**PROVIDED ENTRIES:**
========

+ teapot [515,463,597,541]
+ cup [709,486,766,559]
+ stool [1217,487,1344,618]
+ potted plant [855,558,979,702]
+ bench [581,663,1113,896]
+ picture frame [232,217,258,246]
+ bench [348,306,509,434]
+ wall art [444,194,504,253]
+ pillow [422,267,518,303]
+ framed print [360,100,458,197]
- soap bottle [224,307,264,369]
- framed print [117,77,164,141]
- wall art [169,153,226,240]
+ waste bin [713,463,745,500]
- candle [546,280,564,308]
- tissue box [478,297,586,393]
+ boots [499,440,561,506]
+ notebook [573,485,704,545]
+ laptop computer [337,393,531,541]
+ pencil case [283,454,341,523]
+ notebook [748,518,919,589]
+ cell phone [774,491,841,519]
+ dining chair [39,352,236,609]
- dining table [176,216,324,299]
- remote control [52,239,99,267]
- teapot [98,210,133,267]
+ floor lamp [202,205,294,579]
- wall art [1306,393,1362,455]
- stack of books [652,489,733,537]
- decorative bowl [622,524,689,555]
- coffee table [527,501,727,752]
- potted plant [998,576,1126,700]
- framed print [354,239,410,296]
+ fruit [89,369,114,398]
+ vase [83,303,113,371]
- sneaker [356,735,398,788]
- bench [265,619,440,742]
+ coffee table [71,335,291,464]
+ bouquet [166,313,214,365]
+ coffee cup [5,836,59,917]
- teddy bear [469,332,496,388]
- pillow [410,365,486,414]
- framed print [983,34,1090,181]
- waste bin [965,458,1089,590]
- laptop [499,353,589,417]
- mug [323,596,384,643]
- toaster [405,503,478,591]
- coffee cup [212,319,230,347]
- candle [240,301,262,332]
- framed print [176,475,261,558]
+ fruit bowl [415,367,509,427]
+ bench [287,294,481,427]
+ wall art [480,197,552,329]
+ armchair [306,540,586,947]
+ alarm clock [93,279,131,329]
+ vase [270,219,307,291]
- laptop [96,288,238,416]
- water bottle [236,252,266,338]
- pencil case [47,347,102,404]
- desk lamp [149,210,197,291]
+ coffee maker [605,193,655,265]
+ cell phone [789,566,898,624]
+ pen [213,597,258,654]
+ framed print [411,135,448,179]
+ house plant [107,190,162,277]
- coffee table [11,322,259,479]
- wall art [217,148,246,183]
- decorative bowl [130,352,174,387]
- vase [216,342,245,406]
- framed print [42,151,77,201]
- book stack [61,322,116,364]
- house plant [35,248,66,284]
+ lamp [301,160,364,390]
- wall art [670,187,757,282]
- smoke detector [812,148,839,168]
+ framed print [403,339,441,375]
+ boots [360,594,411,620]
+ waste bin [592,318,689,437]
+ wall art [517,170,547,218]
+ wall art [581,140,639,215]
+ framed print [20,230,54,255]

========

**TASK ITEM:**
Of the entries above, repeat exactly the lines between the line with "- wall art [1306,393,1362,455]" and the line with "- mug [323,596,384,643]", inclusive, and no others.

**ANSWER TO THE EXERCISE:**
- wall art [1306,393,1362,455]
- stack of books [652,489,733,537]
- decorative bowl [622,524,689,555]
- coffee table [527,501,727,752]
- potted plant [998,576,1126,700]
- framed print [354,239,410,296]
+ fruit [89,369,114,398]
+ vase [83,303,113,371]
- sneaker [356,735,398,788]
- bench [265,619,440,742]
+ coffee table [71,335,291,464]
+ bouquet [166,313,214,365]
+ coffee cup [5,836,59,917]
- teddy bear [469,332,496,388]
- pillow [410,365,486,414]
- framed print [983,34,1090,181]
- waste bin [965,458,1089,590]
- laptop [499,353,589,417]
- mug [323,596,384,643]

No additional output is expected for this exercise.